A Decentralized Future?
Climate and disaster response are not the only unifying issues. Improving public security and defending against terrorism are high priorities as well. The Strong Cities Network (SCN) applies the peer learning and exchange model but with a focus on best practices to counter violent extremism. Created in 2015, it is housed at the Institute for Strategic Dialogue, a dynamic London-based nonprofit focused on countering violent extremism. In addition to an annual global summit, the SCN supports smaller-group exchanges, such as the visits of the mayors of Anaheim and Louisville to India, convenes regional training workshops, and recently launched a mayoral task force on public-private cooperation. It has received funding from the U.S. Department of State and the Danish Ministry of Foreign Affairs and partners with other nonprofits and corporations as well.
These multilateral networks are not an exhaustive list of city diplomacy; other examples are more narrow city-to-city interactions, such as the new tripartite economic alliance between Auckland, Guangzhou, and Los Angeles; longstanding sister-city relationships; and less institutionalized exchanges, such as mayor-led delegations from one city to another.
These examples point to a phenomenon picking up speed and a future increasingly shaped through decentralized, cooperative, local networks.

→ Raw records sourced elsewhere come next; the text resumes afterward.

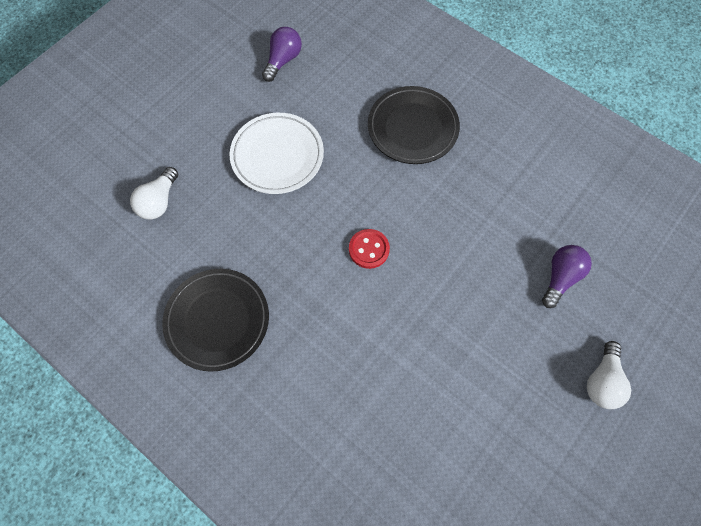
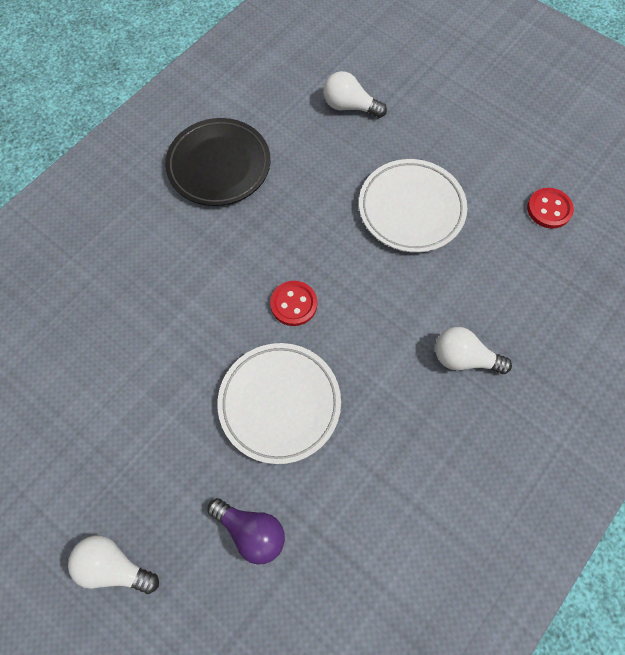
camera: 90 degrees right, 0 degrees up
purple light bulb [262,27,302,82] -> red button [527,188,574,229]
black plate [368,86,460,164] -> white light bulb [435,327,512,374]
none -> white plate [217,343,341,464]

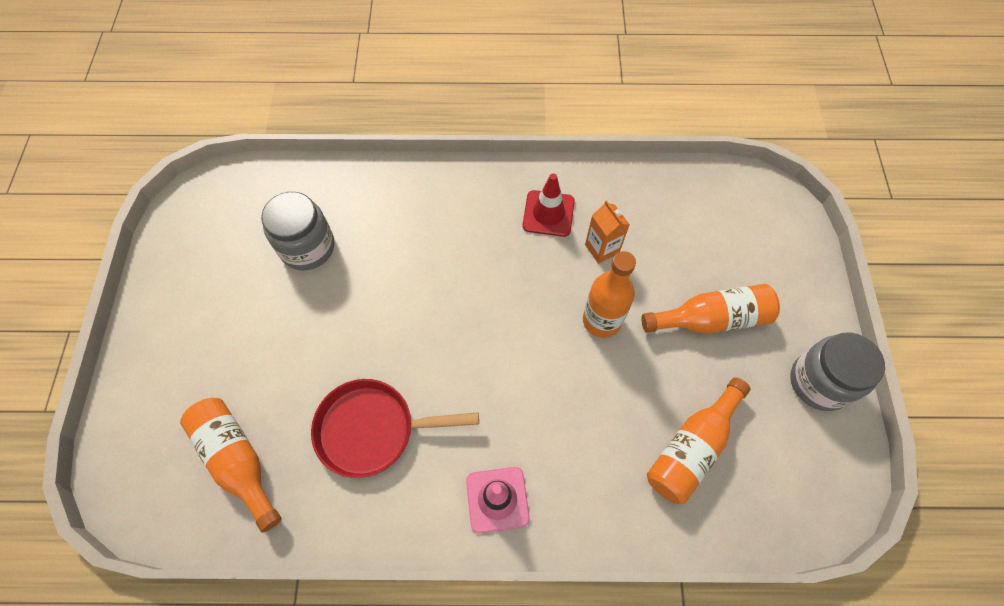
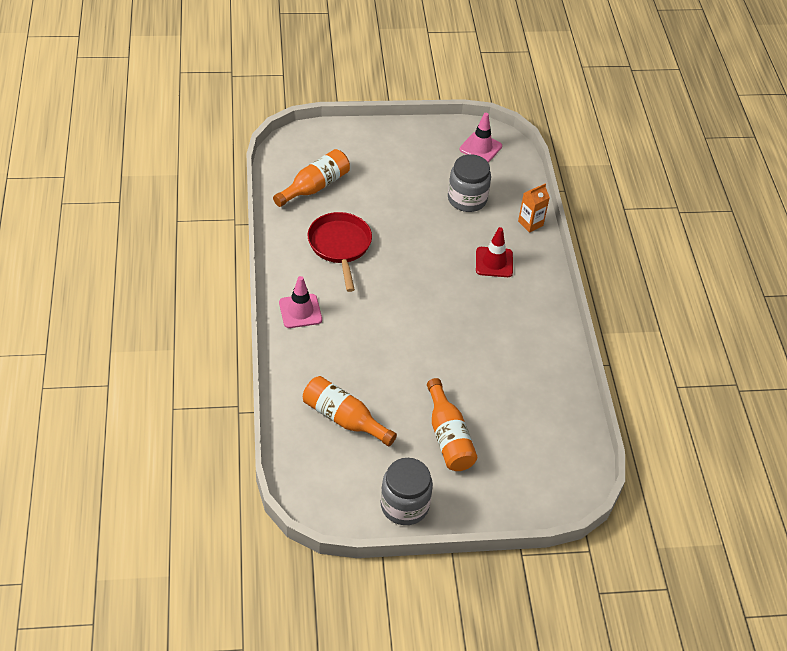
camera: 80 degrees right, 15 degrees down
red traffic cone [523,174,575,237] -> red traffic cone moved to [476,227,513,277]
orange bottle [583,251,636,338] -> none
orange carton [585,200,630,264] -> orange carton moved to [518,184,550,233]
none -> pink traffic cone [460,113,502,162]

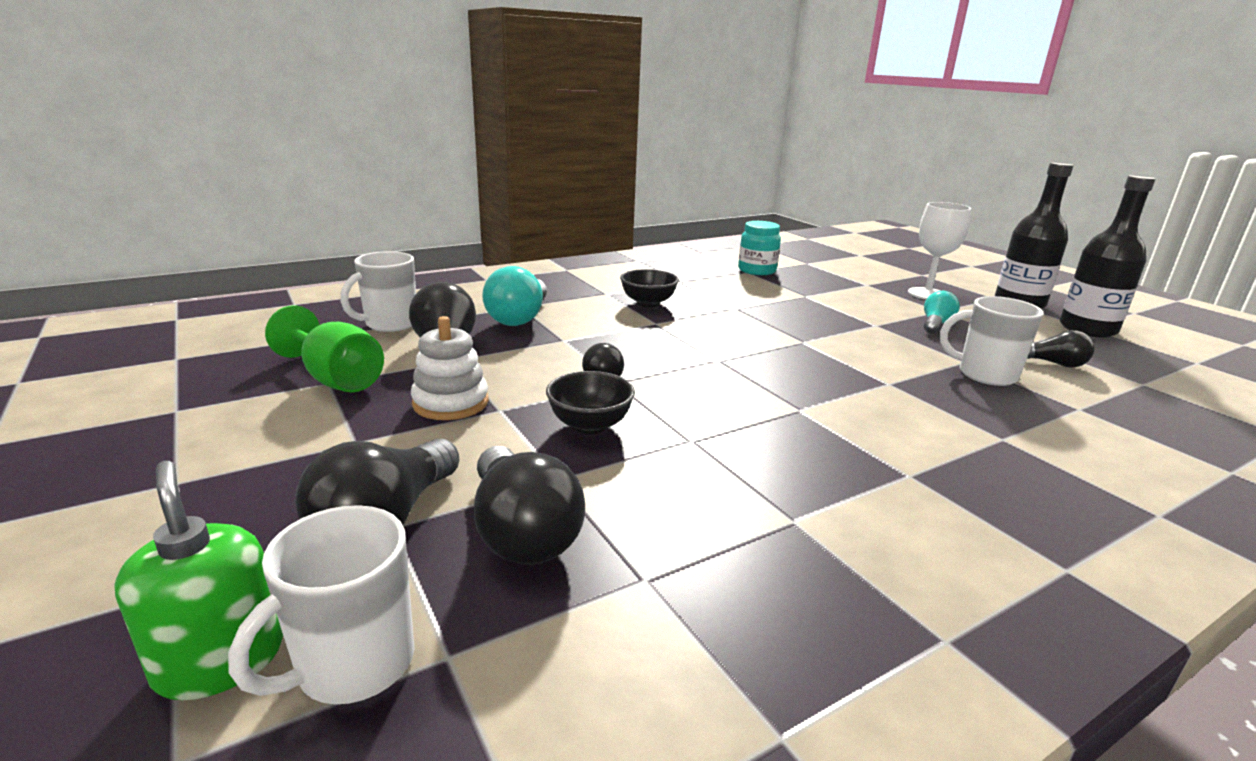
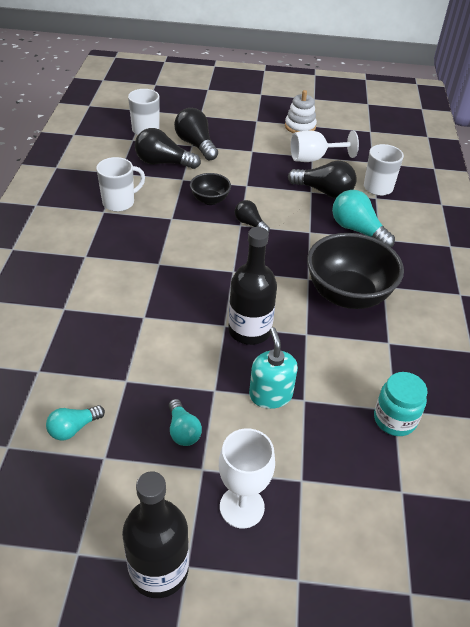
camera: 125 degrees right, 20 degrees up
green soap dispenser [114,461,283,700] -> none
green goblet [265,306,384,392] -> white goblet [291,130,359,162]
white stacking toy [411,316,489,420] -> white stacking toy moved to [285,90,317,133]
black bowl [620,269,679,308] -> black bowl [307,233,404,309], size x1.97
white mug [940,296,1043,386] -> white mug moved to [96,157,145,212]
black light bulb [1027,330,1095,368] -> turquoise light bulb [46,405,105,440]
black bottle [1060,175,1155,338] -> black bottle moved to [228,227,277,345]
none -> turquoise soap dispenser [249,327,298,409]

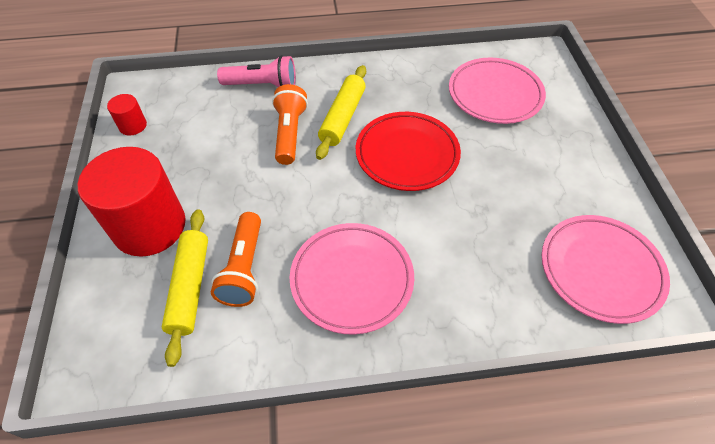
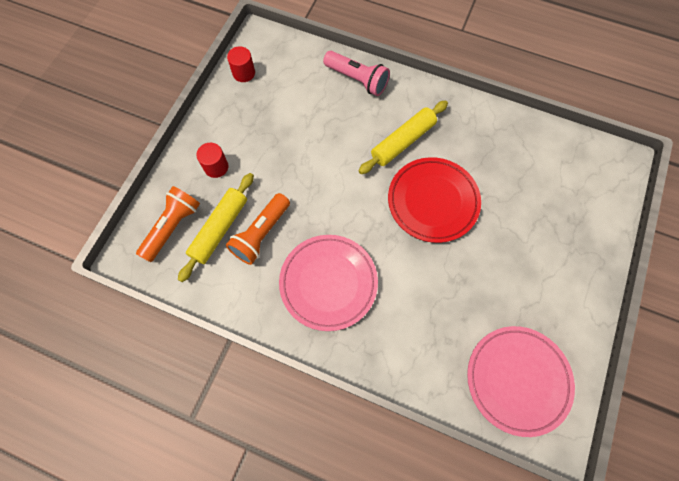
camera: 30 degrees right, 15 degrees up
red cylinder [78,147,186,257] -> red cylinder [196,143,228,178], size x0.44
orange flashlight [272,84,308,165] -> orange flashlight moved to [136,186,200,262]
pink plate [449,58,546,124] -> none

The rise of city multilaterals indicates not only the demand for a greater voice in older institutions of global governance but also the pragmatic embrace of sharing best practices and developing technical cooperation among peers. Cities on their own may not be able to sign treaties—that remains the domain of the nation-state—but they can act relatively quickly, make the best of their collective knowledge, and work together to tackle global problems.
The trend also suggests a need for the U.S. Department of State to ensure it can better track, facilitate, leverage, or deconflict issues from the international activities at the city-multilateral level. In addition, the possibility of federal-municipal conflict exists, just as similar questions have arisen regarding subnational diplomacy at the state level. As the world continues to urbanize and as its urban shift unfolds most intensively across the developing countries of Africa and Asia, the trend of city diplomacy will grow more relevant than ever—and push new issues to the fore.